Collect the text evidence based on their URLS:
$ python scripts/collect_RIS_evidence.py --collect_google 0 --evidence_urls dataset/retrieval_results/evidence_urls.json
Instead of using our evidence set, you can also collect your own by setting collect_google to 1. This will require to provide a Google Vision API key.
Step 1 (Optional): Classify images as manipulated or not after fine-tuning a ViT model on the train set.
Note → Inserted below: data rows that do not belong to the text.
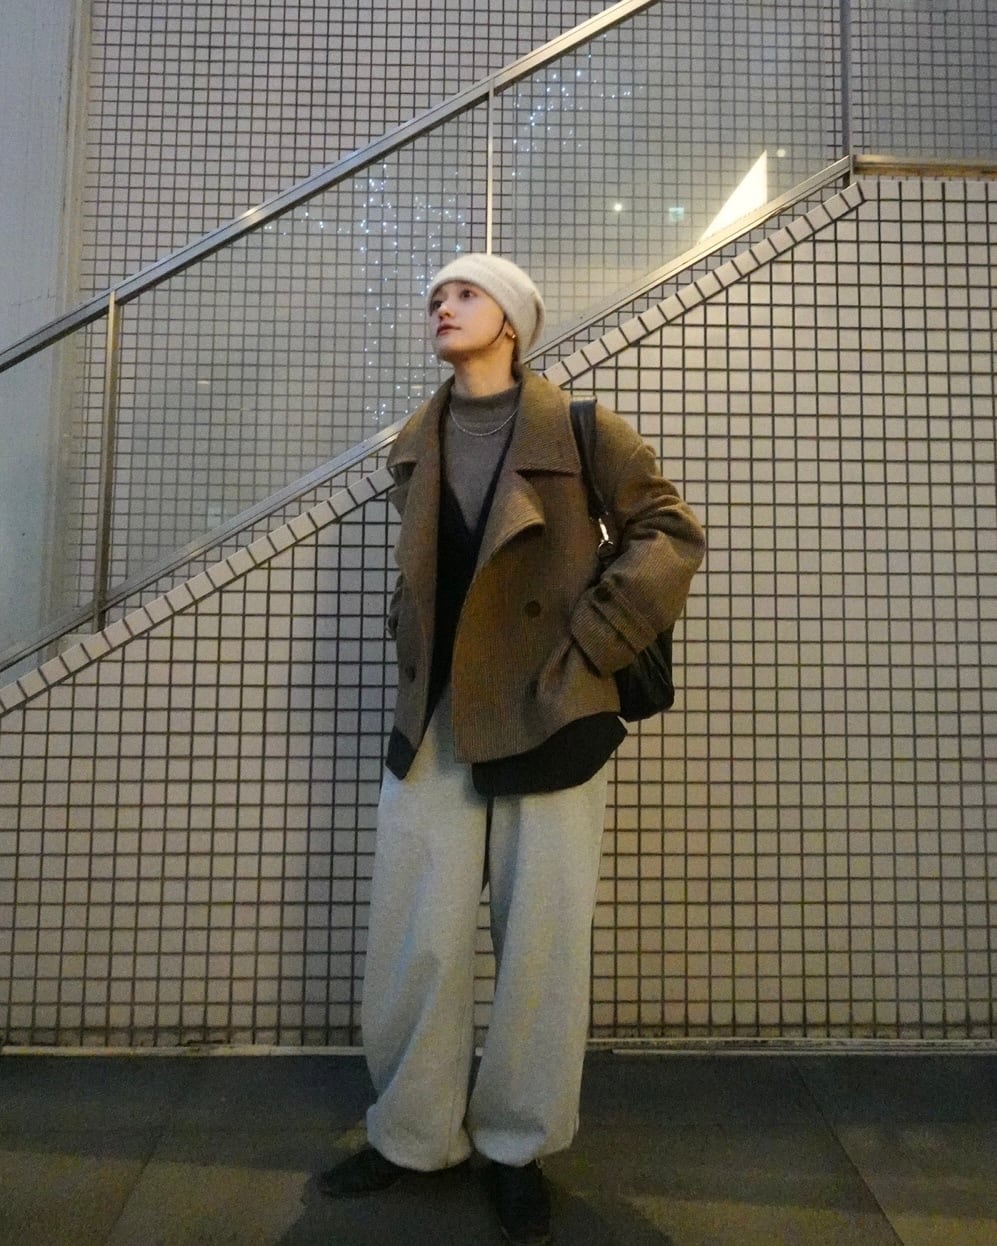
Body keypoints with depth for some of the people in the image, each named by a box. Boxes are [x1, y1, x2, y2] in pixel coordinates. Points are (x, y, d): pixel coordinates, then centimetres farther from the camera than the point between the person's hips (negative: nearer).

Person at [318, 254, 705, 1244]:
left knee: (540, 940, 5)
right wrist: (414, 652, 12)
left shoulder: (579, 430, -2)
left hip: (548, 717, -4)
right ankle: (413, 1136, 29)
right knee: (415, 939, 7)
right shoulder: (413, 445, 12)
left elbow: (670, 536, -3)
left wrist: (591, 645, -9)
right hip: (433, 723, 4)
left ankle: (517, 1147, 27)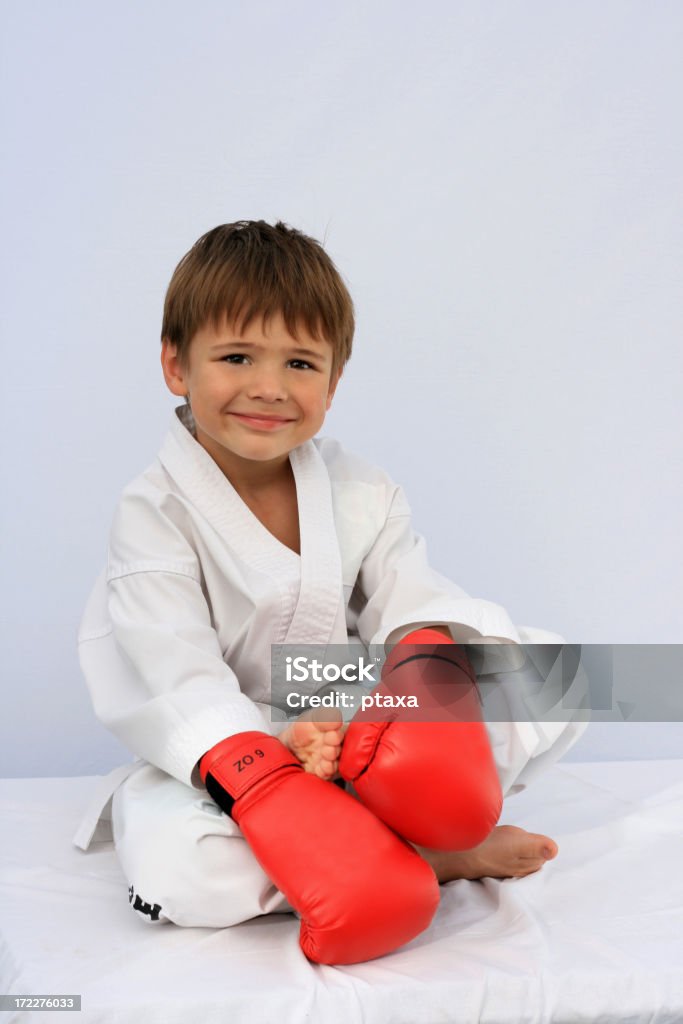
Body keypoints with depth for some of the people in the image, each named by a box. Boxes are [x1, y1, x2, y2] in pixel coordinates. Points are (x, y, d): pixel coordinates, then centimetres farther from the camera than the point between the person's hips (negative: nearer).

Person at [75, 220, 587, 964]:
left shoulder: (364, 495, 1)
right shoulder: (154, 514, -11)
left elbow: (411, 597, -7)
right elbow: (175, 676, -21)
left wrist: (428, 652, -32)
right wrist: (264, 756, -37)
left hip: (361, 742, 3)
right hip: (221, 755, -3)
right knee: (172, 861, -37)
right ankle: (431, 855, -24)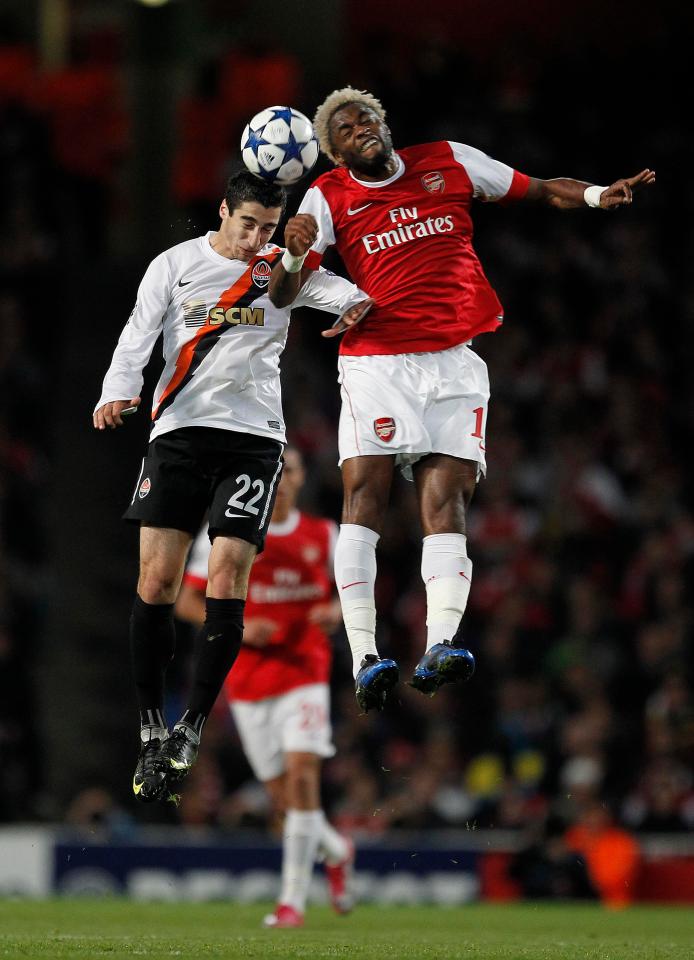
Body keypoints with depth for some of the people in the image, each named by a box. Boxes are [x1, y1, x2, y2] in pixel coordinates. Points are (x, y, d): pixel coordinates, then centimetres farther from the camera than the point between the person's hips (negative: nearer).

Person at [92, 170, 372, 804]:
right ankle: (152, 729, 1)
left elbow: (339, 290, -6)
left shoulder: (284, 268, 7)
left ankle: (192, 728, -5)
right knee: (157, 580, -8)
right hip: (179, 431, 0)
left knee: (227, 579, -12)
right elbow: (138, 335, 2)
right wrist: (119, 392, -16)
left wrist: (359, 303, -30)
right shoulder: (175, 265, 7)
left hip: (253, 437, 0)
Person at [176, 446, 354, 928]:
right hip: (248, 679, 0)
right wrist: (237, 628, -14)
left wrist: (335, 612, -6)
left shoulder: (323, 535, 5)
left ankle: (294, 899, -12)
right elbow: (187, 601, 2)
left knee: (302, 773, -17)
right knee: (282, 794, 2)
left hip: (305, 673, 0)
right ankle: (336, 850, 34)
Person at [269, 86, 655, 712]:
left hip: (455, 364, 1)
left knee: (446, 506, -10)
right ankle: (364, 657, -16)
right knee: (365, 495, -14)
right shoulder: (329, 198, 6)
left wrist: (598, 195, -2)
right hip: (376, 363, -1)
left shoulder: (448, 163, 10)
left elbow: (541, 191, 17)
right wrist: (295, 254, -23)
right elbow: (282, 295, -1)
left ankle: (441, 644, -22)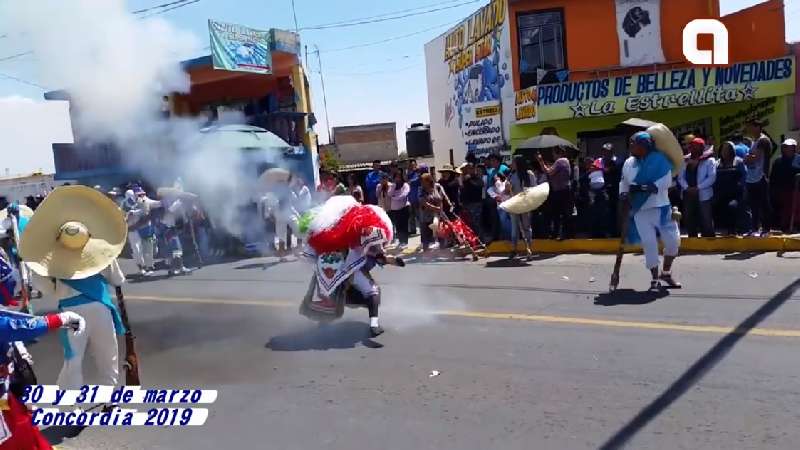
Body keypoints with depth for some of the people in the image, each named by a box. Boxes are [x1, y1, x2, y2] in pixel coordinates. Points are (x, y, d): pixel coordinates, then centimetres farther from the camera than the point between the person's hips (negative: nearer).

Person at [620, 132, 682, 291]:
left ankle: (666, 273, 24)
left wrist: (645, 188, -26)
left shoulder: (659, 159, -7)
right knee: (649, 243, -1)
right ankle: (655, 279, 9)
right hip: (640, 211, 2)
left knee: (673, 240, 1)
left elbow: (666, 181, -16)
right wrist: (623, 194, -3)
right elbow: (623, 182, 18)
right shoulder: (628, 163, 7)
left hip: (660, 207, -2)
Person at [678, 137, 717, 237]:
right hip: (688, 194, 5)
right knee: (689, 221, 8)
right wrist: (686, 187, -10)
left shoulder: (709, 160, -1)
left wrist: (697, 187, -17)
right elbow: (681, 176, 7)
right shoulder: (686, 161, 13)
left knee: (706, 222, -4)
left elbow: (712, 177, -10)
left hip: (703, 195, -5)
This step is optional as the predictions for the test set are already provided in dataset/manipulation_detection_test.json
$ python scripts/get_manipulated_images.py
Step 2: Replace manipulated images by the earliest corresponding reverse image search result:
$ python scripts/get_originals_of_manipulated.py --download_image 1
Compute embeddings for evidence ranking and few-shot demonstration selection:
$ python scripts/get_embeddings.py
Generate answers for a specific pillar using a LLM or Multimodal LLM. In this example, we generate answers for Date with multimodal zero-shot Llava:
$ python scripts/get_5pillars_answers.py --results_file output/results_date.json --task date --modality multimodal --n_shots 0 --model llava
Evaluate the quality of the evidence ranking:
$ python scripts/evaluation_ranking.py
If you use the 5Pils dataset or this code in your work, please cite our paper as follows:
@inproceedings{tonglet-etal-2024-image,
title = "{``}Image, Tell me your story!{''} Predicting the original meta-context of visual misinformation",
author = "Tonglet, Jonathan and
Moens, Marie-Francine and
Gurevych, Iryna",
editor = "Al-Onaizan, Yaser and
Bansal, Mohit and
Chen, Yun-Nung",
booktitle = "Proceedings of the 2024 Conference on Empirical Methods in Natural Language Processing",
month = nov,
year = "2024",
address = "Miami, Florida, USA",
publisher = "Association for Computational Linguistics",
url = "https://aclanthology.org/2024.emnlp-main.448",
pages = "7845--7864",
}
This repository contains experimental software and is published for the sole purpose of giving additional background details on the respective publication.